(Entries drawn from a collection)
···

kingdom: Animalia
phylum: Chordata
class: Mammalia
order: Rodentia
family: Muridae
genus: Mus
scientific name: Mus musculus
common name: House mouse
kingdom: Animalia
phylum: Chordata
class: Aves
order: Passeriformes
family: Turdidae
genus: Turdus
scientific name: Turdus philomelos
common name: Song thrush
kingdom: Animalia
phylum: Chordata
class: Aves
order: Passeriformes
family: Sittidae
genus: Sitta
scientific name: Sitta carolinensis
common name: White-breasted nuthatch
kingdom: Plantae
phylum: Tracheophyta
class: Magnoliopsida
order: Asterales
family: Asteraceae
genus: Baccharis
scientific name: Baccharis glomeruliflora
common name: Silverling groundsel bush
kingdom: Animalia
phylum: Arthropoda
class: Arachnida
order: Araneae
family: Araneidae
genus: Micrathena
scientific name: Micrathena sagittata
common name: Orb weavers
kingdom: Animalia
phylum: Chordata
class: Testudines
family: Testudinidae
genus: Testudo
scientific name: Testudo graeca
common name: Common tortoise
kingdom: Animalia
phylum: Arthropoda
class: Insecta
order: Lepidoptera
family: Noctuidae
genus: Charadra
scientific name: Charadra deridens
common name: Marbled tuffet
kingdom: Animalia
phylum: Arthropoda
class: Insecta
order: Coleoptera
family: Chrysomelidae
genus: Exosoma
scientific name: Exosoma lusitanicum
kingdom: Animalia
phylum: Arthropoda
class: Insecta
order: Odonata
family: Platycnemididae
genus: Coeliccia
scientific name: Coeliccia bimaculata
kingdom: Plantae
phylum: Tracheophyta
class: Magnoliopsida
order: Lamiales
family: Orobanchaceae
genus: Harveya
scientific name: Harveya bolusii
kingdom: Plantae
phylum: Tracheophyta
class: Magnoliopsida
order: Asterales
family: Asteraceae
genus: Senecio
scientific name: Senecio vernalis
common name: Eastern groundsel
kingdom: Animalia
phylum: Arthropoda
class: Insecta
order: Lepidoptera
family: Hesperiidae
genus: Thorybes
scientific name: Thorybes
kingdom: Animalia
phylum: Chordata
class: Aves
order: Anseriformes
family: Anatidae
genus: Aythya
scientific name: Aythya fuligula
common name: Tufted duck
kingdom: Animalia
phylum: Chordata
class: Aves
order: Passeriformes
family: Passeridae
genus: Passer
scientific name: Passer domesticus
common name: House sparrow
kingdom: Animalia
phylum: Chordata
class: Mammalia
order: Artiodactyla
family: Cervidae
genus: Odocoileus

···

[Problem requirements]
Please copy out, word for word, the lines of the records from the line with "family: Sittidae" to the line with "genus: Charadra", including both of those lines.

[Solution to this problem]
family: Sittidae
genus: Sitta
scientific name: Sitta carolinensis
common name: White-breasted nuthatch
kingdom: Plantae
phylum: Tracheophyta
class: Magnoliopsida
order: Asterales
family: Asteraceae
genus: Baccharis
scientific name: Baccharis glomeruliflora
common name: Silverling groundsel bush
kingdom: Animalia
phylum: Arthropoda
class: Arachnida
order: Araneae
family: Araneidae
genus: Micrathena
scientific name: Micrathena sagittata
common name: Orb weavers
kingdom: Animalia
phylum: Chordata
class: Testudines
family: Testudinidae
genus: Testudo
scientific name: Testudo graeca
common name: Common tortoise
kingdom: Animalia
phylum: Arthropoda
class: Insecta
order: Lepidoptera
family: Noctuidae
genus: Charadra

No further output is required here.